-- Data to use follows --

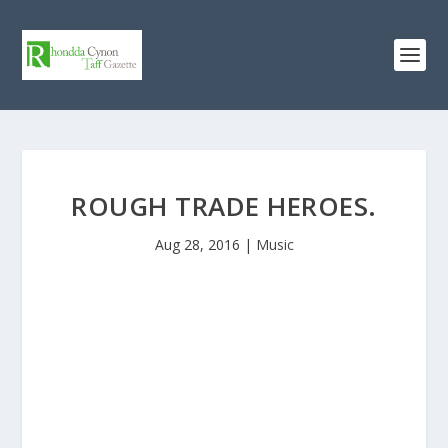
ROUGH TRADE HEROES.
Aug 28, 2016
|
Music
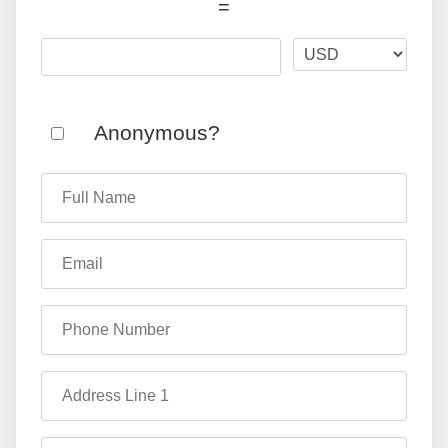
=
Anonymous?
Full Name
Email
Phone Number
Address Line 1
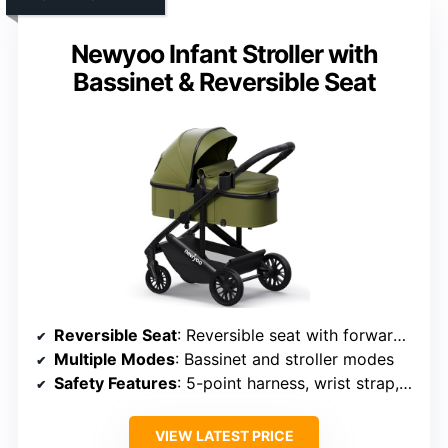
Newyoo Infant Stroller with
Bassinet & Reversible Seat
Reversible Seat
: Reversible seat with forward and parent-facing options
Multiple Modes
: Bassinet and stroller modes
Safety Features
: 5-point harness, wrist strap, secure restraint
VIEW LATEST PRICE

-- Data to use concluded --

Assignment: Please rewrite the text of the entries above, replacing "Multiple Modes" with "Usage Modes" and keeping everything else the same. Leave out the pictures.

Completed exercise:
ROUGH TRADE HEROES.
Aug 28, 2016
|
Music
=
Anonymous?
Full Name
Email
Phone Number
Address Line 1
Newyoo Infant Stroller with
Bassinet & Reversible Seat
Reversible Seat
: Reversible seat with forward and parent-facing options
Usage Modes
: Bassinet and stroller modes
Safety Features
: 5-point harness, wrist strap, secure restraint
VIEW LATEST PRICE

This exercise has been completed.